Flipped through Weapon X also, specifically the bear fight scene. No housings on top of his hands. I did see the scene you were talking about, but those housings are being implanted under the skin.

cyke68 said...

Long time listener, first time caller. I wanted to do a similar retrospective on the X-books of the Chromium Age myself before stumbling on the blog and realizing you were doing a way, way better job than I could ever possibly hope to achieve. This site is a national treasure.

I always felt like this episode was the animated equivalent of a fill-in issue which wasn't something they were keen to do at the time. And yet... we do get a resolution to the FoH slow-burner and the advancement of the Savage Land subplot. Just not much focus outside of Beast and Wolverine's respective stories (a feature that would be become A LOT more prevalent in later seasons, unfortunately to the show's detriment).

It seems like an arbitrary change, but I guess the Graydon Creed, Sr. thing was just REALLY trying to hammer home the point that Sabretooth is his pops. And yes, that voice acting is unreal.

Hard to believe they folded the Rogue/Mystique/Sabretooth/Creed parentage issues all into the same season (within two episodes of each other at that).

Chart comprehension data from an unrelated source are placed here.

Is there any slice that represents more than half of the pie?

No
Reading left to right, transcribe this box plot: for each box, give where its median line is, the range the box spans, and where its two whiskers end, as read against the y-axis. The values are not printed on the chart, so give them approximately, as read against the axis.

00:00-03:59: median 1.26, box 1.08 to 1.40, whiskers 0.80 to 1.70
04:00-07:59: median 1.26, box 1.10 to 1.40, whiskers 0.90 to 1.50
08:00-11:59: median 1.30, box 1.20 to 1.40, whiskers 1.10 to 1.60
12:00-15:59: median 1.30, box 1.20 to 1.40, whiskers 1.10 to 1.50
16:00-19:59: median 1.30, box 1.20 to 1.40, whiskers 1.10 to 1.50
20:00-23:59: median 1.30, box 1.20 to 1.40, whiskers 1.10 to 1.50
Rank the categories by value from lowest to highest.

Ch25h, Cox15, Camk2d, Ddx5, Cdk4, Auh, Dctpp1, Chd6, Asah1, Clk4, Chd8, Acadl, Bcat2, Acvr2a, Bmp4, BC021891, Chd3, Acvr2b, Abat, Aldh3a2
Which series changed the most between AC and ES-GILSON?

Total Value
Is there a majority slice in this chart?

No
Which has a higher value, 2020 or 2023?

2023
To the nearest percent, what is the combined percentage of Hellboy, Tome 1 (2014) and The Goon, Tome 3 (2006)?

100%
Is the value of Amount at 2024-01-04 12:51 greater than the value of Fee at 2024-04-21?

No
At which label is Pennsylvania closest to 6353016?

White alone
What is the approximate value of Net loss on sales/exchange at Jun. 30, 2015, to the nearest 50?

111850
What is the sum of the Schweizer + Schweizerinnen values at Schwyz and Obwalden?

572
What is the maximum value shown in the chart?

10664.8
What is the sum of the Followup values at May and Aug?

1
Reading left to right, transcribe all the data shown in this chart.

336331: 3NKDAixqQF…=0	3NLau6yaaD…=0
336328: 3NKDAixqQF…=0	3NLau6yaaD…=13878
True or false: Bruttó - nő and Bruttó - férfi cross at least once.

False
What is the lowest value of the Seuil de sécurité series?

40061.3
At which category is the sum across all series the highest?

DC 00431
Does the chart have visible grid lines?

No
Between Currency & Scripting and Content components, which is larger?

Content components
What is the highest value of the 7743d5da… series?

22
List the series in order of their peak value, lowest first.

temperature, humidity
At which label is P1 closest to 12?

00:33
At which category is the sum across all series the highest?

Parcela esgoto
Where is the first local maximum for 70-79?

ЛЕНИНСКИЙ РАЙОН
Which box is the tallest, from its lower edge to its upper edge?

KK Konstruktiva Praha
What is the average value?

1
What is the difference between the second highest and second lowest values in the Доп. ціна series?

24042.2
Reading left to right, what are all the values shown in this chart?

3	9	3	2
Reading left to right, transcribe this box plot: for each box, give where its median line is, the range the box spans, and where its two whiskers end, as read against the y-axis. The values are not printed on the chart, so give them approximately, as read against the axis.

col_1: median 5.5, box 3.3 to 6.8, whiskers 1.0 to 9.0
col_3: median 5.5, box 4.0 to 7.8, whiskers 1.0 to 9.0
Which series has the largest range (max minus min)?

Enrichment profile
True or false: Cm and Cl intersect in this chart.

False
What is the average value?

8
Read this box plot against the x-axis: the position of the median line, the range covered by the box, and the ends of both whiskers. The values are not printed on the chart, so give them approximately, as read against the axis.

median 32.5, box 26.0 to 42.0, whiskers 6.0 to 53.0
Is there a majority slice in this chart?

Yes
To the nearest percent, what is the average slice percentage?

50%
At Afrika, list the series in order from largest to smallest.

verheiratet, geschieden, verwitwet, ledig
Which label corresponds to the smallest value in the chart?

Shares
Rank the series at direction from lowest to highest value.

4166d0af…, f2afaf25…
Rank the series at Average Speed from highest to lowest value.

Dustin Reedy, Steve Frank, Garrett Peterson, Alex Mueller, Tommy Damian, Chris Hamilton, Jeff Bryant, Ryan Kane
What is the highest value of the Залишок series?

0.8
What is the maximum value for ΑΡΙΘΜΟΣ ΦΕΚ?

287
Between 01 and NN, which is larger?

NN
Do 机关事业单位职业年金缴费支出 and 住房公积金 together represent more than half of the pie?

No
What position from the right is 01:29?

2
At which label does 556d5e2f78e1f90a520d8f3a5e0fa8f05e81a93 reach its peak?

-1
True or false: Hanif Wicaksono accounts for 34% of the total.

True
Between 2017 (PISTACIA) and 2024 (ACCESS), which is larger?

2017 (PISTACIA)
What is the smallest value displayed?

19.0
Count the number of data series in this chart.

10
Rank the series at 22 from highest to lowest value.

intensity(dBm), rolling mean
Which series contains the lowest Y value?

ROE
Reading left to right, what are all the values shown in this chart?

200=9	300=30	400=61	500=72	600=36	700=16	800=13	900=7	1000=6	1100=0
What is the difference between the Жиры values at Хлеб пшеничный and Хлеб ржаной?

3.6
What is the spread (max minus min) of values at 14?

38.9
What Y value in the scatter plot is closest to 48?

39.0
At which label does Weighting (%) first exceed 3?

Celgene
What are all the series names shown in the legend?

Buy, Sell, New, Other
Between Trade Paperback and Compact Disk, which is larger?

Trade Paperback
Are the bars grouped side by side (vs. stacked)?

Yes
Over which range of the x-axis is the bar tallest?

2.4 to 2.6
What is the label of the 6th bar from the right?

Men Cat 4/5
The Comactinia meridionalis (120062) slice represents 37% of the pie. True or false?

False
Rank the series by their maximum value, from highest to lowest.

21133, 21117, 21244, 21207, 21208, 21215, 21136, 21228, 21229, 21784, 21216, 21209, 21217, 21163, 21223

Not to mention the Cable soft reboot.

More than any other, this season is the most... synergistic, I guess, in terms of lining up with the tone and content of the contemporary comics. The first year was pretty divorced from everything, working to find its footing. Then, figuring they could do no wrong at that point, season three was pretty much total fan-service. It was a slow downward death spiral after that, with everything still beholden to the Jim Lee costumes and cast despite the comics having moved visually (JoeMad) and in terms of character focus. Marvel was still chasing the Chromium Age, but the show felt stale and no longer representative in its waning years.

Anonymous said...

Y'know, after seeing how absolutely moronic the Westborough Baptist Church is with their bigotry, Graydon Creed and the FoH honestly don't look THAT dumb anymore. Seriously.

Dan Lichtenberg said...

I had heard multiple times that the housings on Wolverine's bare hands were added to the show because they were considered less shocking or gory than the claws simply breaking the skin. Makes sense for a kids show, I guess.